Startup of the Week: Diagnostic Driving for Safer Roads

A CHOP spin-out wants to rate and improve your driving and save employers millions.


Startup of the Week is a weekly feature that showcases innovation and the inner workings of startups across the Philadelphia region. 

The economic burden of motor vehicle crashes is surprisingly large for Philadelphia employers. Between medical bills, work loss, and fatalities, companies in the region spend about $3.5 million a day on accident-related expenses. In 2015 alone, crashes cost Pennsylvania employers about $1.5 billion for the year.

That’s a huge, costly problem that a scientist out of CHOP wants to tackle. And why would a pediatric scientist care about motor vehicle accidents? Because they’re the number-one cause of death and injury for teenagers, and nearly one in five teens gets into a police-reported crash within one year of getting their driver’s license.

As a data scientist with CHOP’s Center for Injury Research and Prevention, Venk Kandadai and his colleagues spent years pumping out road traffic safety research and concluded that driver exams do very little to determine just how safe or unsafe a particular driver is. And just like that, the startup Diagnostic Driving was born.

The new company, which received a seed investment from CHOP, wants fewer dangerous drivers on the road. Its value proposition to employers, said Kandadai, Diagnostic Driving’s CEO, is that it can reliably and rapidly identify dangerous drivers and coach them to be safer on the road.

The startup has built driving simulation software (with bring-your-own steering wheels and pedals) that can be used on a computer. The software can quantify a person’s risk on the road — how likely they are to crash — and differentiate users from others, a marker that says whether someone is a low-risk, medium-risk, or high-risk driver. The software has been iterated to the point where it can detect behaviors as minute as where someone’s eyes are focused during the test, how they scan the virtual scene, when and how they release the throttle, or how forcefully they turn the vehicle when they come upon a bend.

While anyone can use Diagnostic Driving’s software to improve their driving skills, the company is currently targeting large companies that employ professional drivers and are self-insured.

“No one is thinking about driving like this,” said Kandadai. Right now, large employers like Merck, Aramark, PECO and even UPenn (a Diagnostic Driving client) can spend millions on motor vehicle accidents each year. When hiring drivers, employers like these have traditionally relied on motor vehicle records and background checks to make decisions. But what can a five-year-old speeding infraction tell you about who that driver is today? Not much, said Kandadai.

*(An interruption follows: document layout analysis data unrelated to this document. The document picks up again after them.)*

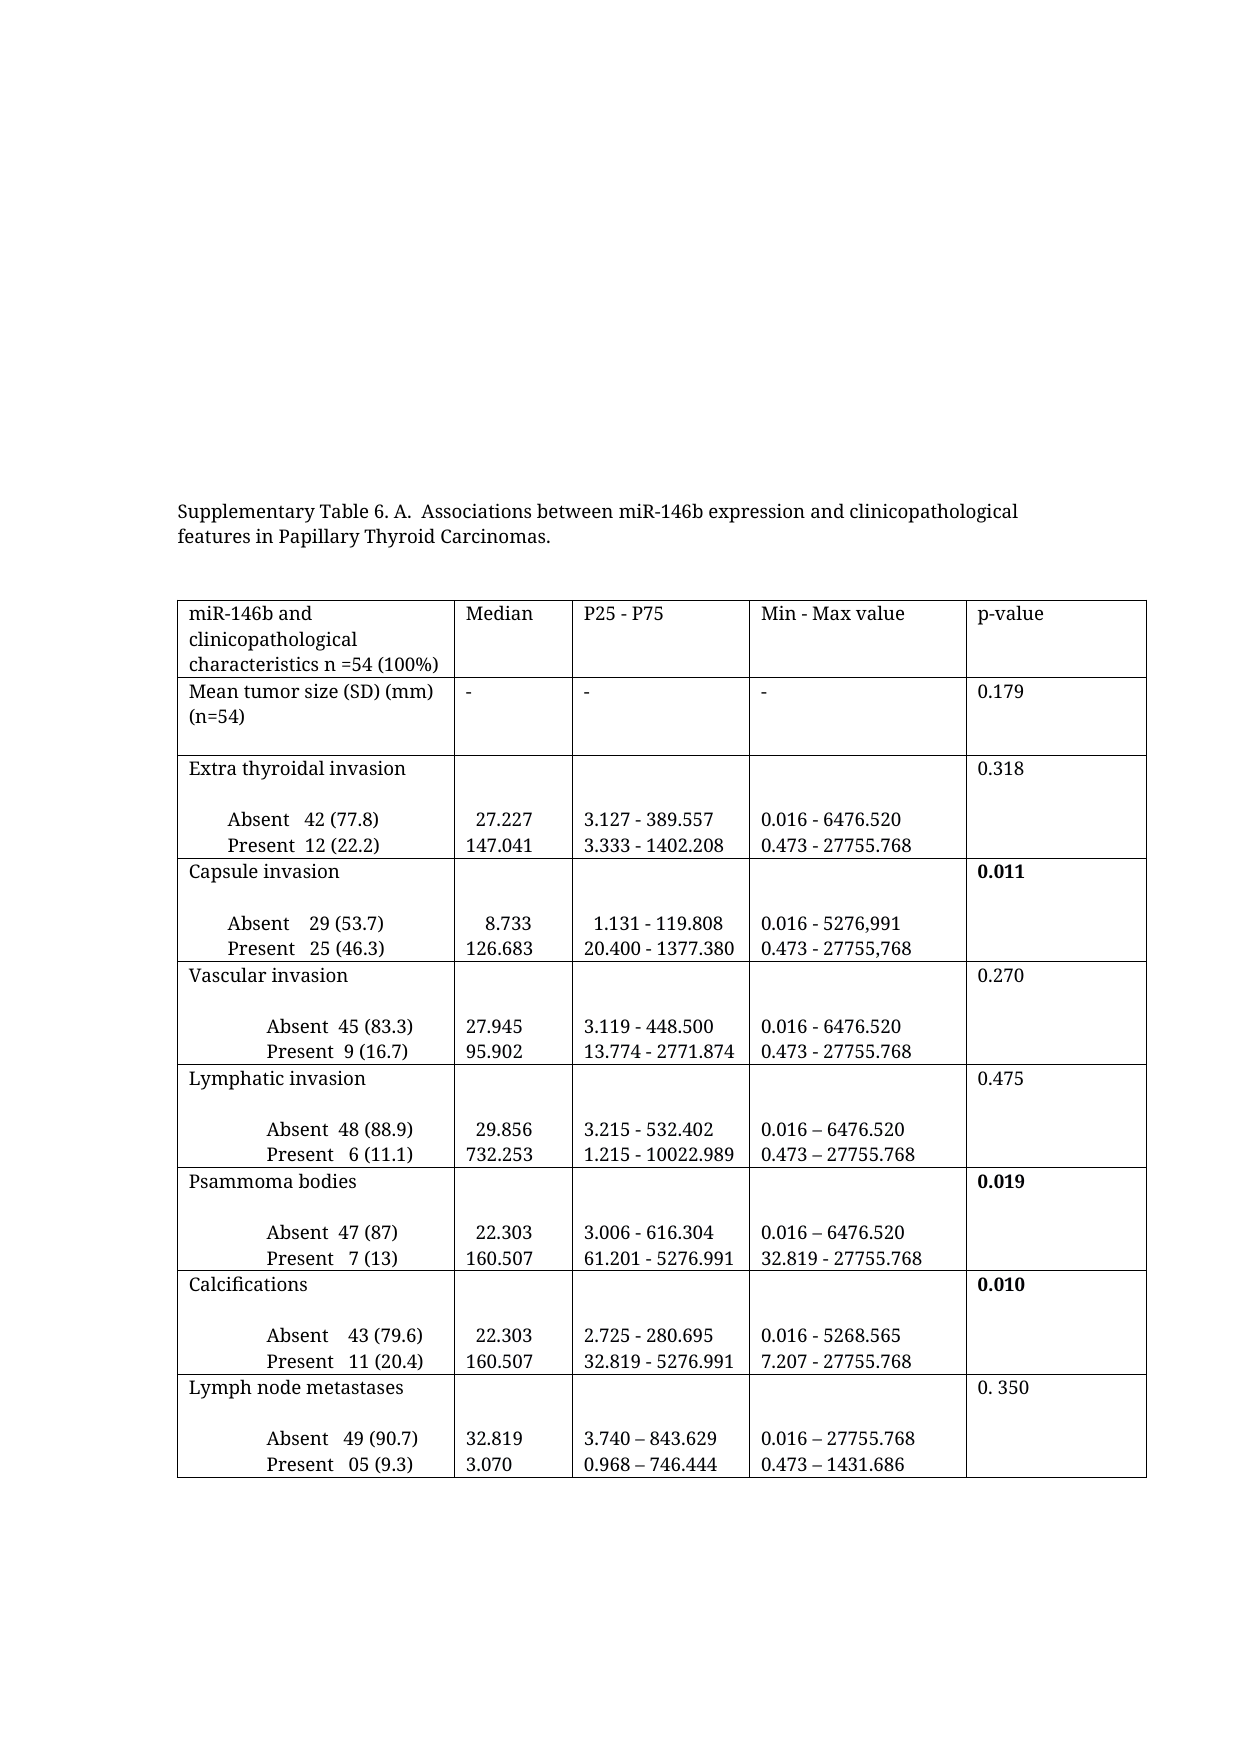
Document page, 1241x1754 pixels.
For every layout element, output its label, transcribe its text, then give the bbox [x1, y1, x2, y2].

table_cell 3.119 - 448.500 13.774 - 2771.874 [573, 962, 749, 1064]
table_cell 0.016 - 5268.565 7.207 - 27755.768 [750, 1271, 966, 1373]
table_cell 0.016 – 6476.520 0.473 – 27755.768 [750, 1065, 966, 1167]
table_cell 27.227 147.041 [455, 756, 572, 858]
table_cell 29.856 732.253 [455, 1065, 572, 1167]
table_cell 0.016 - 6476.520 0.473 - 27755.768 [750, 962, 966, 1064]
table_cell 0.016 – 6476.520 32.819 - 27755.768 [750, 1168, 966, 1270]
table_cell 32.819 3.070 [455, 1375, 572, 1477]
table_header p-value [967, 601, 1146, 677]
table_cell 27.945 95.902 [455, 962, 572, 1064]
table_cell 0.019 [967, 1168, 1146, 1270]
table_cell 0.016 – 27755.768 0.473 – 1431.686 [750, 1375, 966, 1477]
table_cell - [455, 678, 572, 755]
table_cell 3.215 - 532.402 1.215 - 10022.989 [573, 1065, 749, 1167]
table_header miR-146b and clinicopathological characteristics n =54 (100%) [178, 601, 454, 677]
table_cell 0.475 [967, 1065, 1146, 1167]
table_cell 0.011 [967, 859, 1146, 961]
table_cell 0.270 [967, 962, 1146, 1064]
text Supplementary Table 6. A. Associations between miR-146b expression and clinicopathological features in Papillary Thyroid Carcinomas. [177, 498, 1063, 549]
table_cell 22.303 160.507 [455, 1168, 572, 1270]
table_cell 0.016 - 5276,991 0.473 - 27755,768 [750, 859, 966, 961]
table_cell 22.303 160.507 [455, 1271, 572, 1373]
table_cell 2.725 - 280.695 32.819 - 5276.991 [573, 1271, 749, 1373]
table_cell - [750, 678, 966, 755]
table_cell Vascular invasion Absent 45 (83.3) Present 9 (16.7) [178, 962, 454, 1064]
table_header Min - Max value [750, 601, 966, 677]
table_cell 3.006 - 616.304 61.201 - 5276.991 [573, 1168, 749, 1270]
table_header Median [455, 601, 572, 677]
table_cell 0.016 - 6476.520 0.473 - 27755.768 [750, 756, 966, 858]
table_cell 0. 350 [967, 1375, 1146, 1477]
table_cell - [573, 678, 749, 755]
table_cell Psammoma bodies Absent 47 (87) Present 7 (13) [178, 1168, 454, 1270]
table_cell Mean tumor size (SD) (mm) (n=54) [178, 678, 454, 755]
table_cell Extra thyroidal invasion Absent 42 (77.8) Present 12 (22.2) [178, 756, 454, 858]
table_cell 3.740 – 843.629 0.968 – 746.444 [573, 1375, 749, 1477]
table_cell 8.733 126.683 [455, 859, 572, 961]
table_header P25 - P75 [573, 601, 749, 677]
table_cell Lymphatic invasion Absent 48 (88.9) Present 6 (11.1) [178, 1065, 454, 1167]
table_cell Capsule invasion Absent 29 (53.7) Present 25 (46.3) [178, 859, 454, 961]
table_cell 3.127 - 389.557 3.333 - 1402.208 [573, 756, 749, 858]
table_cell 0.179 [967, 678, 1146, 755]
table_cell 0.010 [967, 1271, 1146, 1373]
table_cell 0.318 [967, 756, 1146, 858]
table_cell Lymph node metastases Absent 49 (90.7) Present 05 (9.3) [178, 1375, 454, 1477]
table_cell 1.131 - 119.808 20.400 - 1377.380 [573, 859, 749, 961]
table_cell Calcifications Absent 43 (79.6) Present 11 (20.4) [178, 1271, 454, 1373]
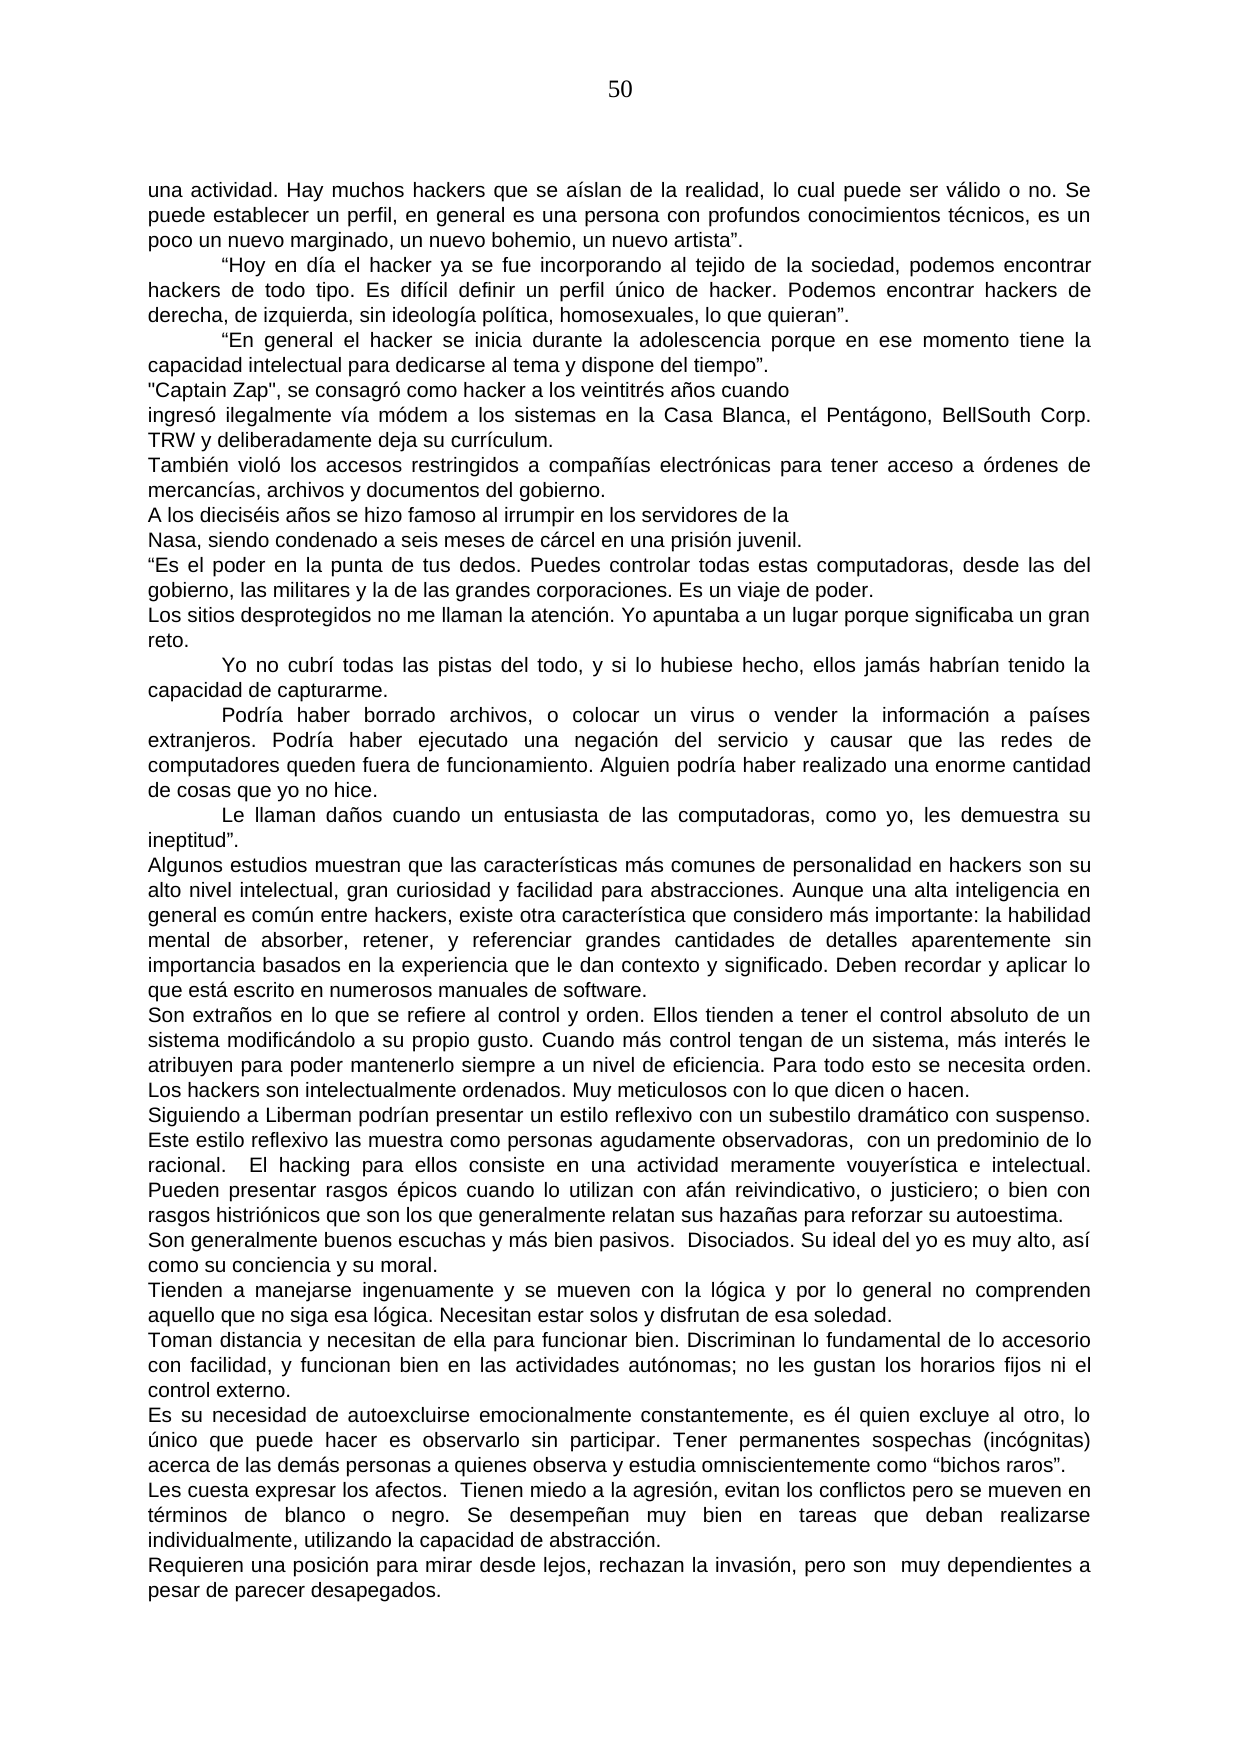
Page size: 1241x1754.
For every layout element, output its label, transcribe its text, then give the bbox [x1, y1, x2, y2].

text Siguiendo a Liberman podrían presentar un estilo reflexivo con un subestilo dramático con suspenso. Este estilo reflexivo las muestra como personas agudamente observadoras, con un predominio de lo racional. El hacking para ellos consiste en una actividad meramente vouyerística e intelectual. Pueden presentar rasgos épicos cuando lo utilizan con afán reivindicativo, o justiciero; o bien con rasgos histriónicos que son los que generalmente relatan sus hazañas para reforzar su autoestima. [148, 1102, 1092, 1227]
text ingresó ilegalmente vía módem a los sistemas en , el Pentágono, BellSouth Corp. TRW y deliberadamente deja su currículum. [148, 402, 1092, 452]
text También violó los accesos restringidos a compañías electrónicas para tener acceso a órdenes de mercancías, archivos y documentos del gobierno. [148, 452, 1092, 502]
text Son extraños en lo que se refiere al control y orden. Ellos tienden a tener el control absoluto de un sistema modificándolo a su propio gusto. Cuando más control tengan de un sistema, más interés le atribuyen para poder mantenerlo siempre a un nivel de eficiencia. Para todo esto se necesita orden. Los hackers son intelectualmente ordenados. Muy meticulosos con lo que dicen o hacen. [148, 1002, 1092, 1102]
text “Es el poder en la punta de tus dedos. Puedes controlar todas estas computadoras, desde las del gobierno, las militares y la de las grandes corporaciones. Es un viaje de poder. [148, 552, 1092, 602]
text Algunos estudios muestran que las características más comunes de personalidad en hackers son su alto nivel intelectual, gran curiosidad y facilidad para abstracciones. Aunque una alta inteligencia en general es común entre hackers, existe otra característica que considero más importante: la habilidad mental de absorber, retener, y referenciar grandes cantidades de detalles aparentemente sin importancia basados en la experiencia que le dan contexto y significado. Deben recordar y aplicar lo que está escrito en numerosos manuales de software. [148, 852, 1092, 1002]
text Es su necesidad de autoexcluirse emocionalmente constantemente, es él quien excluye al otro, lo único que puede hacer es observarlo sin participar. Tener permanentes sospechas (incógnitas) acerca de las demás personas a quienes observa y estudia omniscientemente como “bichos raros”. [148, 1402, 1092, 1477]
text “En general el hacker se inicia durante la adolescencia porque en ese momento tiene la capacidad intelectual para dedicarse al tema y dispone del tiempo”. [148, 327, 1092, 377]
text Yo no cubrí todas las pistas del todo, y si lo hubiese hecho, ellos jamás habrían tenido la capacidad de capturarme. [148, 652, 1092, 702]
text Les cuesta expresar los afectos. Tienen miedo a la agresión, evitan los conflictos pero se mueven en términos de blanco o negro. Se desempeñan muy bien en tareas que deban realizarse individualmente, utilizando la capacidad de abstracción. [148, 1477, 1092, 1552]
text Los sitios desprotegidos no me llaman la atención. Yo apuntaba a un lugar porque significaba un gran reto. [148, 602, 1092, 652]
text "Captain Zap", se consagró como hacker a los veintitrés años cuando [148, 377, 1092, 402]
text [148, 177, 1092, 252]
text Nasa, siendo condenado a seis meses de cárcel en una prisión juvenil. [148, 527, 1092, 552]
text Podría haber borrado archivos, o colocar un virus o vender la información a países extranjeros. Podría haber ejecutado una negación del servicio y causar que las redes de computadores queden fuera de funcionamiento. Alguien podría haber realizado una enorme cantidad de cosas que yo no hice. [148, 702, 1092, 802]
text Requieren una posición para mirar desde lejos, rechazan la invasión, pero son muy dependientes a pesar de parecer desapegados. [148, 1552, 1092, 1602]
text Toman distancia y necesitan de ella para funcionar bien. Discriminan lo fundamental de lo accesorio con facilidad, y funcionan bien en las actividades autónomas; no les gustan los horarios fijos ni el control externo. [148, 1327, 1092, 1402]
text A los dieciséis años se hizo famoso al irrumpir en los servidores de la [148, 502, 1092, 527]
text “Hoy en día el hacker ya se fue incorporando al tejido de la sociedad, podemos encontrar hackers de todo tipo. Es difícil definir un perfil único de hacker. Podemos encontrar hackers de derecha, de izquierda, sin ideología política, homosexuales, lo que quieran”. [148, 252, 1092, 327]
text Tienden a manejarse ingenuamente y se mueven con la lógica y por lo general no comprenden aquello que no siga esa lógica. Necesitan estar solos y disfrutan de esa soledad. [148, 1277, 1092, 1327]
text Le llaman daños cuando un entusiasta de las computadoras, como yo, les demuestra su ineptitud”. [148, 802, 1092, 852]
text Son generalmente buenos escuchas y más bien pasivos. Disociados. Su ideal del yo es muy alto, así como su conciencia y su moral. [148, 1227, 1092, 1277]
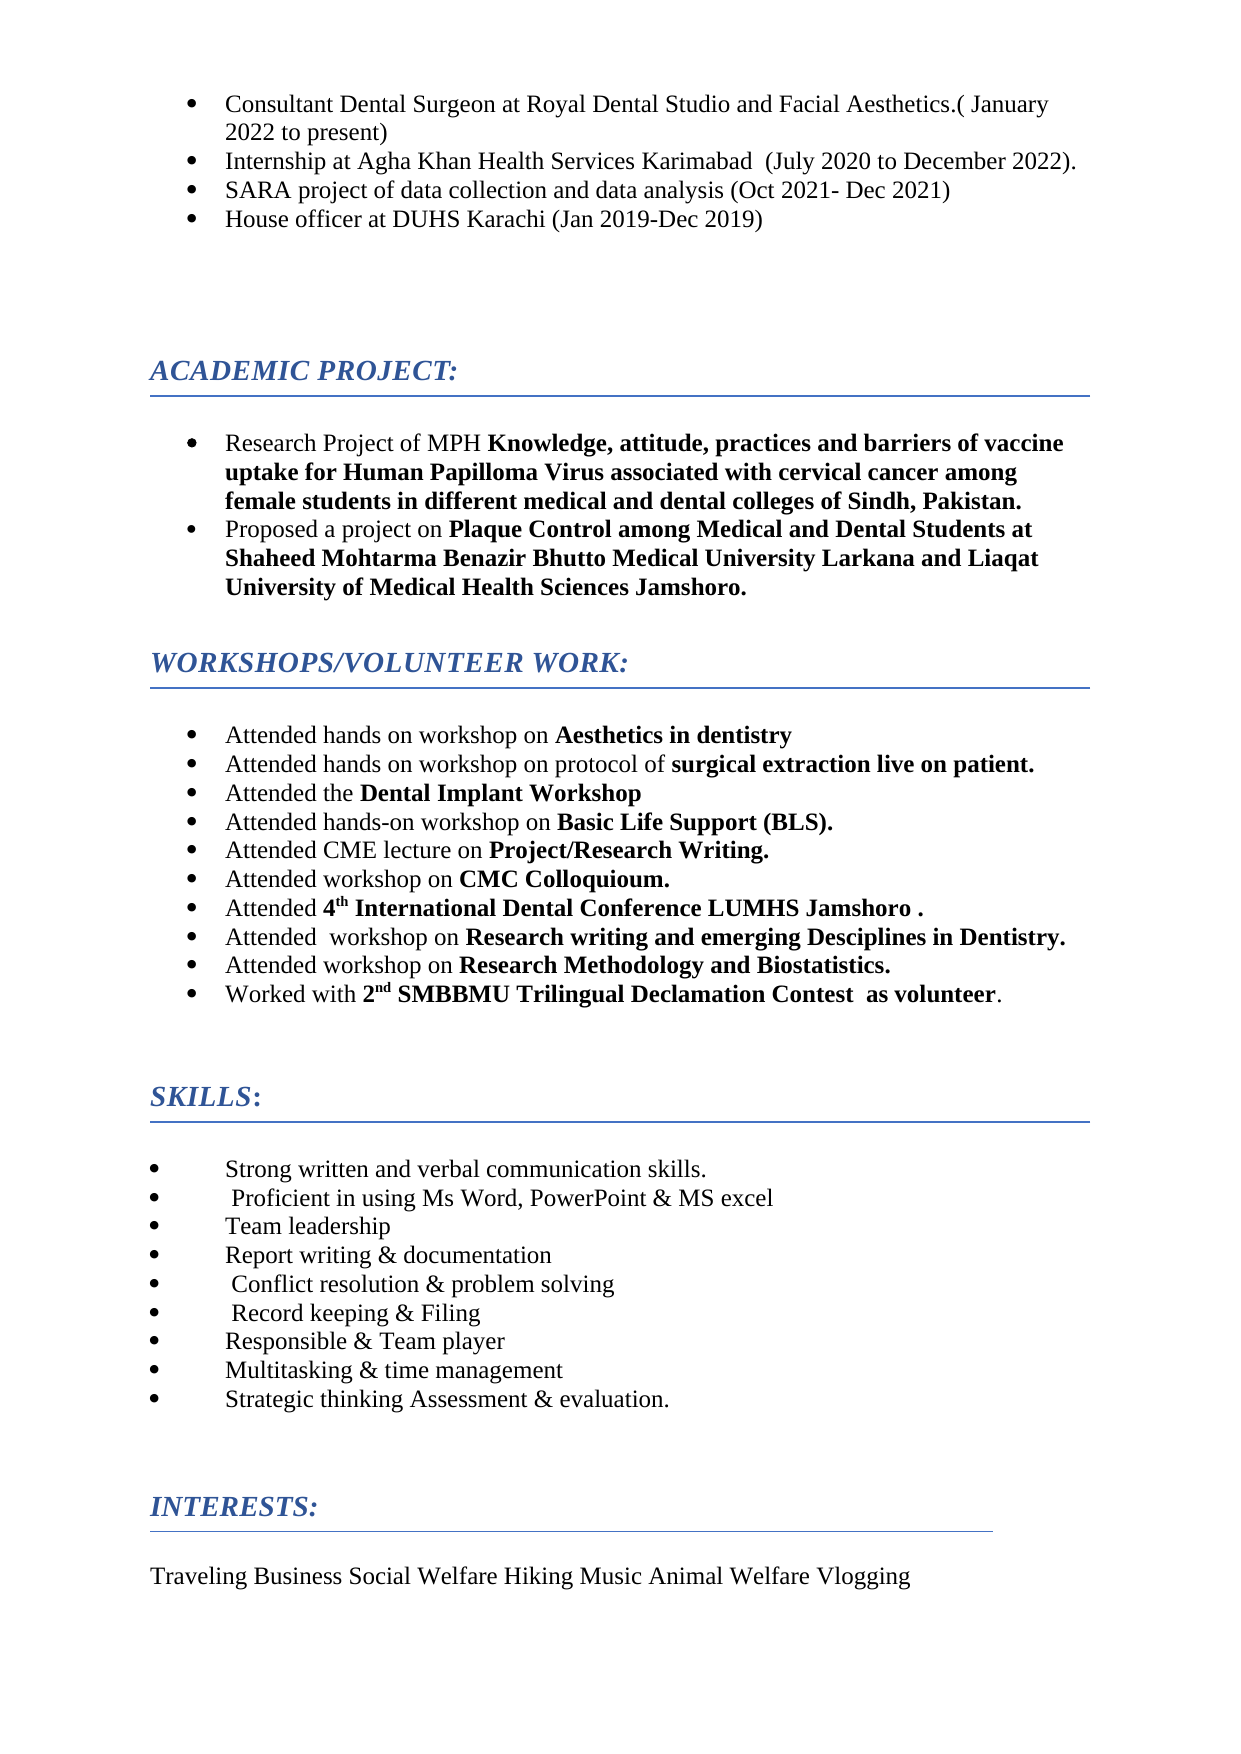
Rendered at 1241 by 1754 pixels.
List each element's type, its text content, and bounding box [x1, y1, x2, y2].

list Attended CME lecture on Project/Research Writing. [187, 836, 1090, 864]
list Strategic thinking Assessment & evaluation. [150, 1384, 1061, 1413]
list Worked with 2nd SMBBMU Trilingual Declamation Contest as volunteer. [187, 979, 1090, 1008]
title ACADEMIC PROJECT: [150, 353, 1090, 395]
list House officer at DUHS Karachi (Jan 2019-Dec 2019) [187, 204, 1090, 232]
list Attended hands on workshop on Aesthetics in dentistry [187, 721, 1090, 749]
list Proficient in using Ms Word, PowerPoint & MS excel [150, 1183, 1061, 1211]
list Multitasking & time management [150, 1355, 1061, 1384]
title WORKSHOPS/VOLUNTEER WORK: [150, 645, 1090, 687]
list Responsible & Team player [150, 1326, 1061, 1355]
text INTERESTS: [150, 1489, 993, 1531]
list Consultant Dental Surgeon at Royal Dental Studio and Facial Aesthetics.( January 2022 to present) [187, 89, 1090, 146]
list Research Project of MPH Knowledge, attitude, practices and barriers of vaccine uptake for Human Papilloma Virus associated with cervical cancer among female students in different medical and dental colleges of Sindh, Pakistan. [187, 428, 1090, 514]
list Strong written and verbal communication skills. [150, 1154, 1061, 1183]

And in Philadelphia, the cops don’t have to show up to the scene of an accident if no injury has been reported.

According to Kandadai, other driving simulators on the market are unreliable because they don’t allow users to practice and improve within them. Telematics, the sensory systems that can detect driver behavior, fail us in accident prevention because they address driver safety retroactively, well after drivers are on the road.

“Because we are scientists studying this, we know how people crash,” said Kanadadai. The company’s added service is to help drivers self-identify their errors through the coaching software. After taking the diagnostic assessment, drivers are prescribed an online coaching course that goes hand in hand with additional simulations that must be completed. “Employers told us ‘don’t tell us who our bad drivers are if you can’t help us do anything about it,’” Kandadai said.

The coaching system, based on proven motivation enhancement therapy used to treat people with alcoholism, for example, seeks to motivate drivers to improve their behavior, hold them accountable for their faults, and incentivize them for making changes.

In the fall of 2015, Kandadai went through the DreamIt Ventures accelerator program, and by January 2016, the company entered a pilot round with Merck, the local pharmaceutical giant with drivers in more than 140 countries. Months later, Kandadai closed a funding round with CHOP and decided to bootstrap the company with those funds alone. Now, the company and its small but impressive team — they’ve got Monetate’s second-ever employee Luke Walker as their CTO, Dr. Flaura K. Winston of CHOP as a cofounder and advisor, and game developer Camden Segal as a senior engineer — is about to close a major deal with an undisclosed state DMV. The state partner wants to include Diagnostic Driving’s simulated assessment software into its licensing workflow, mandating that applicants use the tool before they even take an on-road licensing exam.

“I hate driving,” said Kandadai who describes himself as a nervous, off-kilter driver. His zest for championing safety on the road is also partly personal. His mother and aunt were ravaged by an accident with an 18-wheeler that left them severely disabled for some time when he was a child. PTSD still keeps his mom from driving at night, and she never drives alone.

Looking forward, Kandadai said he’s not apprehensive about the elephant in the room: autonomous cars. In fact, he welcomes them graciously. He sees a big opportunity to use the swaths of data he’s collecting to train and assess the algorithms of vehicle autonomy systems.

“The horizon is about 20 years for fully autonomous vehicles,” he said. “Right now, we’ve got a lot of work to do on our roads.”